On Wednesday night, Morgan got high fever, so first thing in the morning, we went back to the hospital - this time to the A&E Room.  The Paediatrician on duty happened to be one of the doctor's following Morgan's case, so there was no need to explain the whole story.  A urine sample was collected, and 3 hours later I got a phone call to tell me that Morgan has another UTI.  Meaning, the DMSA scan needed to be postponed by another 6-8 weeks to allow the infection to be over and done with.

Fast forward to today - Today was the first day where fever was very low.  Hopefully by tomorrow it'll be gone.

I'm worried about what might happen next.  We were told that if Morgan doesn't undergo the operation,  she will be prone to UTIs all her life, and could end up with Kidney Failure of her left kidney.  I'm anxiously waiting for the Paediatric Surgeon's appointment, to find out exactly what is going to happen.

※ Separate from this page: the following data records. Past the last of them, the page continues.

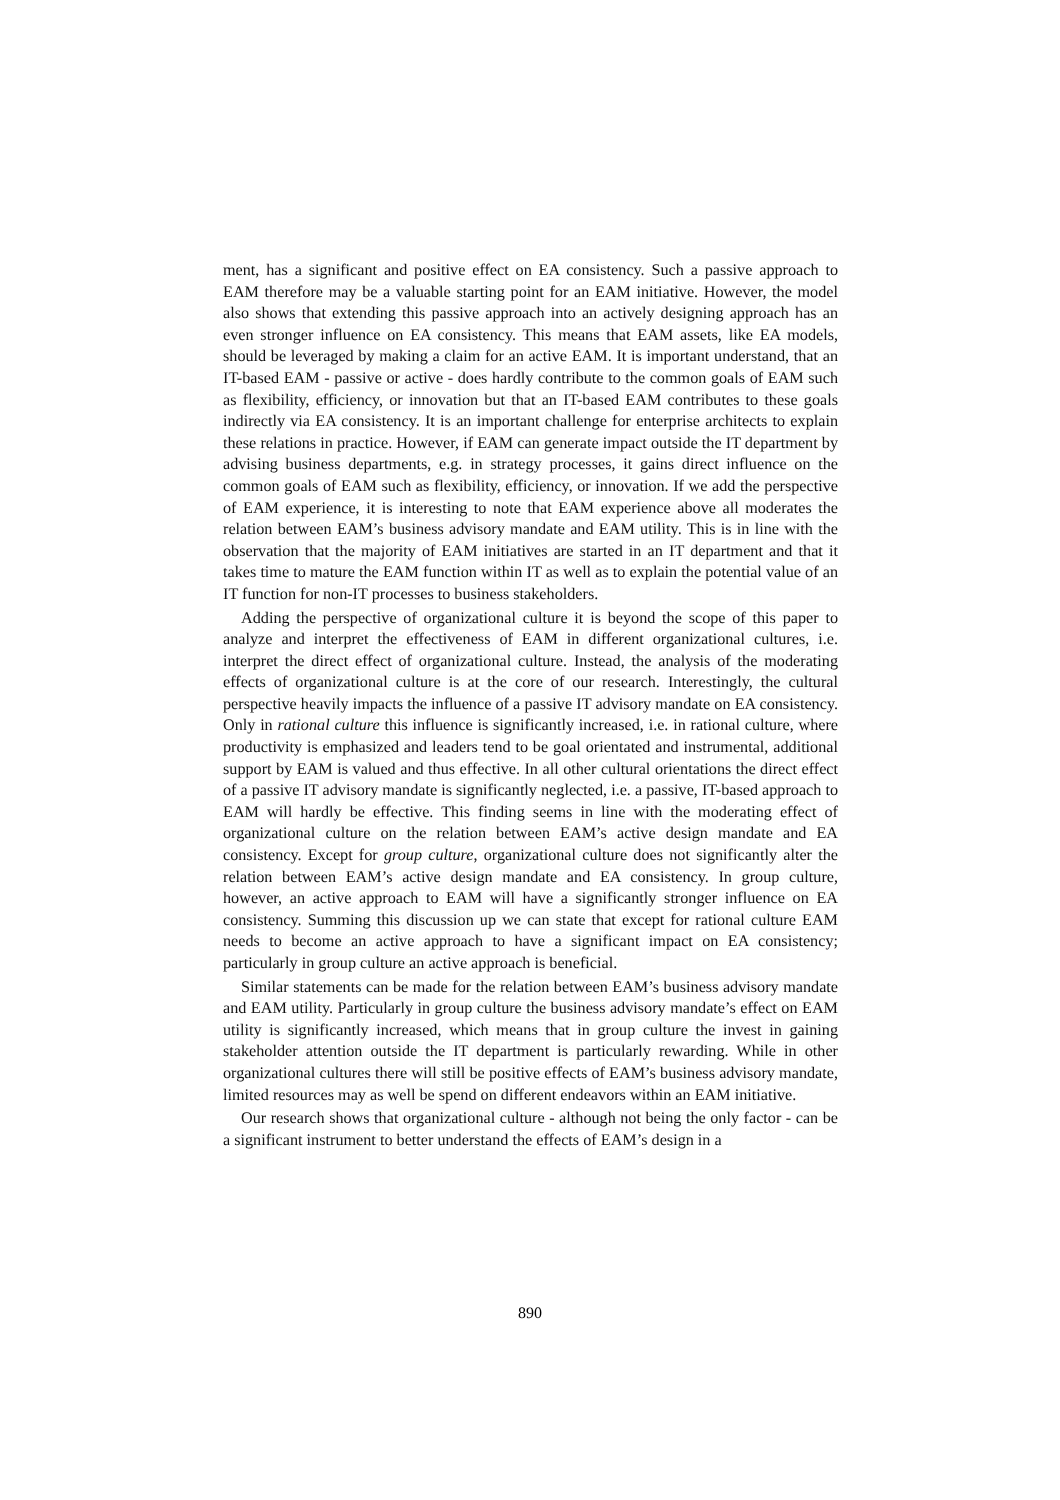ment, has a significant and positive effect on EA consistency. Such a passive approach to EAM therefore may be a valuable starting point for an EAM initiative. However, the model also shows that extending this passive approach into an actively designing approach has an even stronger influence on EA consistency. This means that EAM assets, like EA models, should be leveraged by making a claim for an active EAM. It is important understand, that an IT-based EAM - passive or active - does hardly contribute to the common goals of EAM such as flexibility, efficiency, or innovation but that an IT-based EAM contributes to these goals indirectly via EA consistency. It is an important challenge for enterprise architects to explain these relations in practice. However, if EAM can generate impact outside the IT department by advising business departments, e.g. in strategy processes, it gains direct influence on the common goals of EAM such as flexibility, efficiency, or innovation. If we add the perspective of EAM experience, it is interesting to note that EAM experience above all moderates the relation between EAM’s business advisory mandate and EAM utility. This is in line with the observation that the majority of EAM initiatives are started in an IT department and that it takes time to mature the EAM function within IT as well as to explain the potential value of an IT function for non-IT processes to business stakeholders.
Adding the perspective of organizational culture it is beyond the scope of this paper to analyze and interpret the effectiveness of EAM in different organizational cultures, i.e. interpret the direct effect of organizational culture. Instead, the analysis of the moderating effects of organizational culture is at the core of our research. Interestingly, the cultural perspective heavily impacts the influence of a passive IT advisory mandate on EA consistency. Only in rational culture this influence is significantly increased, i.e. in rational culture, where productivity is emphasized and leaders tend to be goal orientated and instrumental, additional support by EAM is valued and thus effective. In all other cultural orientations the direct effect of a passive IT advisory mandate is significantly neglected, i.e. a passive, IT-based approach to EAM will hardly be effective. This finding seems in line with the moderating effect of organizational culture on the relation between EAM’s active design mandate and EA consistency. Except for group culture, organizational culture does not significantly alter the relation between EAM’s active design mandate and EA consistency. In group culture, however, an active approach to EAM will have a significantly stronger influence on EA consistency. Summing this discussion up we can state that except for rational culture EAM needs to become an active approach to have a significant impact on EA consistency; particularly in group culture an active approach is beneficial.
Similar statements can be made for the relation between EAM’s business advisory mandate and EAM utility. Particularly in group culture the business advisory mandate’s effect on EAM utility is significantly increased, which means that in group culture the invest in gaining stakeholder attention outside the IT department is particularly rewarding. While in other organizational cultures there will still be positive effects of EAM’s business advisory mandate, limited resources may as well be spend on different endeavors within an EAM initiative.
Our research shows that organizational culture - although not being the only factor - can be a significant instrument to better understand the effects of EAM’s design in a
890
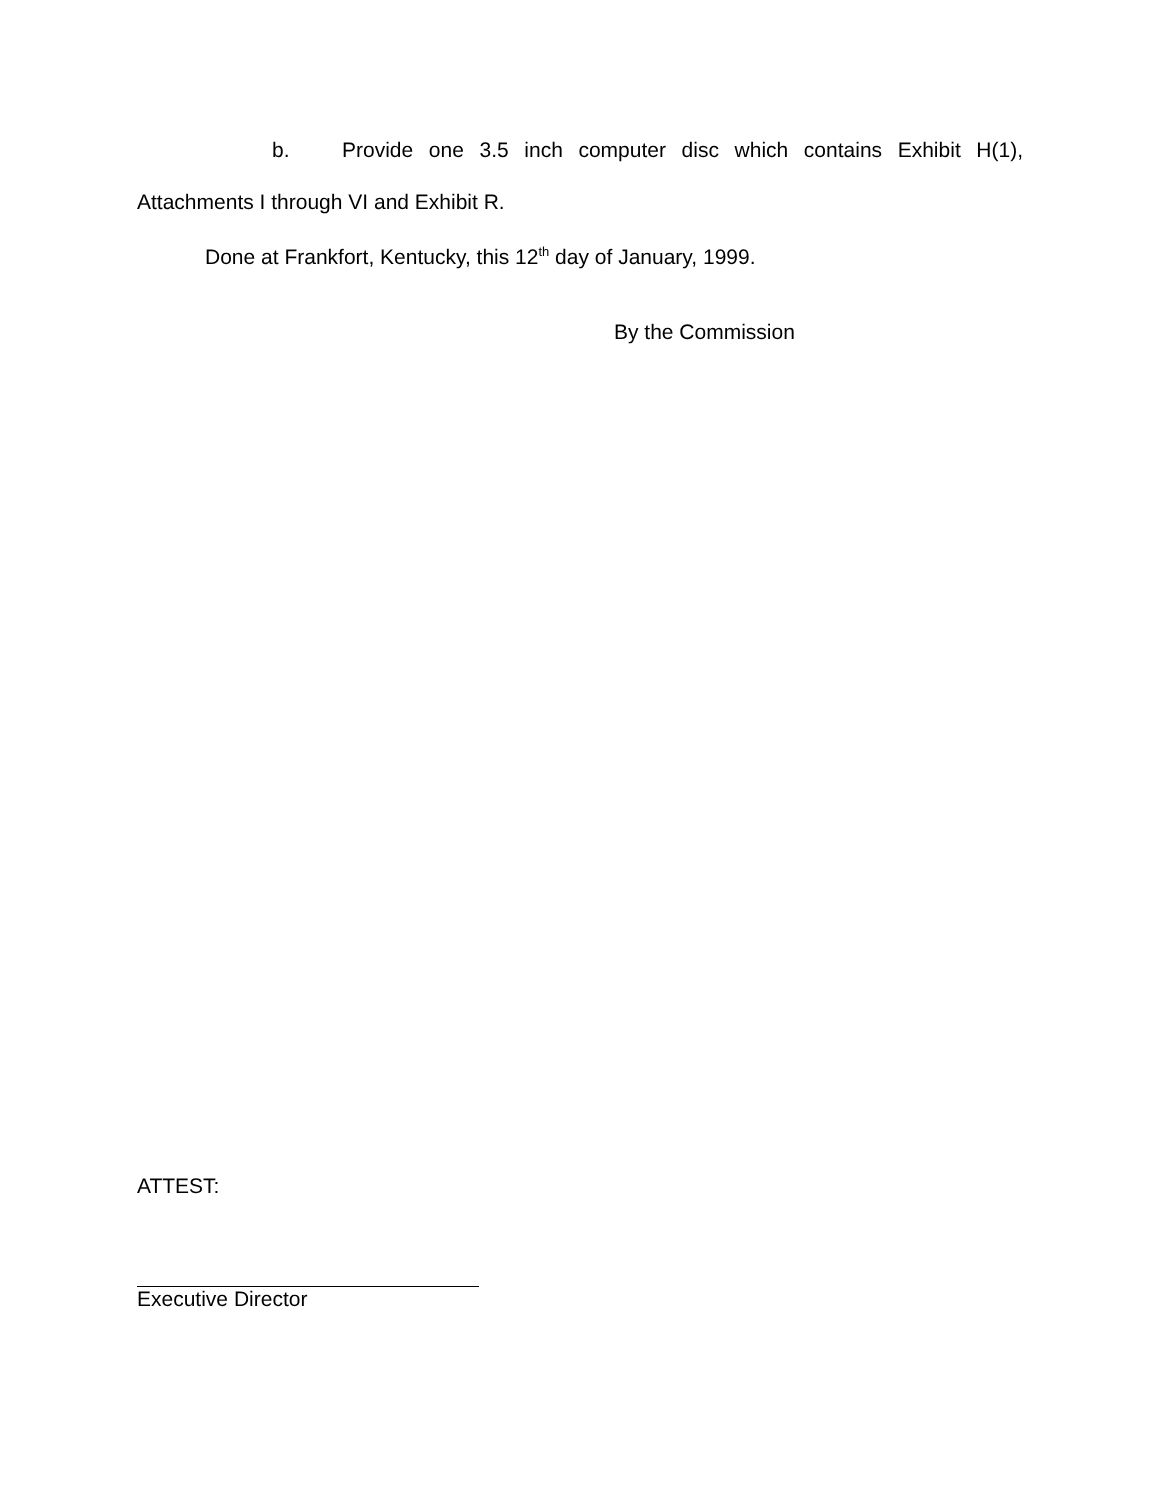b. Provide one 3.5 inch computer disc which contains Exhibit H(1),
Attachments I through VI and Exhibit R.
Done at Frankfort, Kentucky, this 12<sup>th</sup> day of January, 1999.
By the Commission
ATTEST:
Executive Director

My greatest fear is seeing Morgan go into the operating theatre, and not seeing her come back out.

I'm thankful I've got HSS by my side to fight this battle with me - he's incredible.  In fact, this, is for him. 

To finish off on a positive note, Morgan's front bottom teeth have broken through.  I haven't managed to take a picture of them as yet, but as soon as I manage to, I'll be sure to post it. Damn, they're sharp!!!